In the year 1954, he returned to Madrid in order to do his compulsory military service. Berrocal continued his artistic education with Ferrant. In 1955, the artist received two grants from the French government and went to Paris. Here he attended Pierre Canivet’s (1915 – 2006) school of ceramics. It is especially the contact with the sculptors Cárdenas and Alberto Giacometti (1901 – 66) as well as the work of Eduardo Chillidas (1924 – 2002) that inspired Miguel Ortiz Berrocal to devote himself to sculpture as well in the future.
The first iron sculptures were created; in the same year, Berrocal began to produce abstract, rangy works in emulation of J. Gonzales and Angel Ferrant. These were replaced in 1958 with more compact forms composed of flat plates. From the end of 1956 to 1960, Berrocal stayed in Rome for a second time. Here he met Alberto Burri (1915 – 95) and Afro Basadella (1912 – 76), among others. The artist created the balustrades for the Chamber of Commerce in Carrara. In this project, he used the technique of combinable elements for the first time. Miguel Ortiz Berrocal decided to work from now on primarily as a sculptor.
Already in his first sculptures, the artist placed emphasis on the range of variations of his works. For this reason, he often conceived them for different exhibition venues.

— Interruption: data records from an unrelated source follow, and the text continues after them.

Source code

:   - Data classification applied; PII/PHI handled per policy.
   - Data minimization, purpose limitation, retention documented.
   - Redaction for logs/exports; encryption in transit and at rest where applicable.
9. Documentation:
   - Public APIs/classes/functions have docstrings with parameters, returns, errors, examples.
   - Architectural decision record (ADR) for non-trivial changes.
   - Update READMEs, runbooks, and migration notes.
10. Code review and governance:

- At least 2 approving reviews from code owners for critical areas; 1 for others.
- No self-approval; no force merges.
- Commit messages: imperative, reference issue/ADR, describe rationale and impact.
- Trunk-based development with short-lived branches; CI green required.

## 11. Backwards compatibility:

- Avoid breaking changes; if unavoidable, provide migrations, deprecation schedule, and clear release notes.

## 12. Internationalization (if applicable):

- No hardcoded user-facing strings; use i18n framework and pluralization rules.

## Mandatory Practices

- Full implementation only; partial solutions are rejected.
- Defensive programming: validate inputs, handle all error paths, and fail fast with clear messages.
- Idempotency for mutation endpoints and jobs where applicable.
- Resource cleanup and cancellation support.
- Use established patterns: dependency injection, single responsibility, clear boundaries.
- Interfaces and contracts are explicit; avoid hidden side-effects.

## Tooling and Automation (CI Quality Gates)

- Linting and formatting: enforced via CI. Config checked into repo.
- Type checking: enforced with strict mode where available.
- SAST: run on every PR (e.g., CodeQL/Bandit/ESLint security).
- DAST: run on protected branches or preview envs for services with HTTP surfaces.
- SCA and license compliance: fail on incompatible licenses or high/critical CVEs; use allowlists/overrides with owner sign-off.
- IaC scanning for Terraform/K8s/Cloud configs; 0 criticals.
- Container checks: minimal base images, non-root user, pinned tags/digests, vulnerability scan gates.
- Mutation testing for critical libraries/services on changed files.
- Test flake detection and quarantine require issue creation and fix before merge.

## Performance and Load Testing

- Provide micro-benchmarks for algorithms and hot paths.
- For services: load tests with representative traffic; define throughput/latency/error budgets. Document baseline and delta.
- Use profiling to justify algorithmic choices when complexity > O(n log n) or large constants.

Berrocal developed the principle of collapsible sculptures with elements that could be combined. In 1960, he moved to Crespièrs near Paris. However, he soon went back to Verona. In 1962 he began his experiments with the "Multiples", a kind of collapsible sculpture produced in series, whose individual components were combinable with each other in different ways, but which were to be understood as individually autonomous sculptures as well. The first works were displayed at the Biennale in Venice in 1964. From now on, Berrocal commuted between France and Italy, and in 1966 he accepted a guest professorship at the State College of Fine Arts in Hamburg. At the end of the same year, he moved to Verona.
During a trip to New York in 1965, the sculptor Lipchitz (1891 – 1973) familiarized him with the "Shaw process", which from then on enabled Berrocal to achieve high numbers of pieces while still retaining high artistic quality. The extremely complicated assembly, which in some cases included 40 separate pieces, was explained to the public in assembly instructions published in book form.
In 1973, Berrocal moved into the Villa Razzardi in Negrar. In his own foundry workshop, he also created works for Salvador Dalí (1904 – 89), Giorgio De Chirico (1888 – 1978), Raymond Duchamp-Villon (1876 – 1918), Jean Robert Ipoustéguy (1920 – 2006), Robert Sebastian Echaurren Matta (1911 – 2002), Joan Miró (1893 – 1983), Alicia Penalba (1913 – 82) and Isabelle Waldberg (1917 – 90).
Miguel Ortiz Berrocal died in Málaga on May 31, 2006.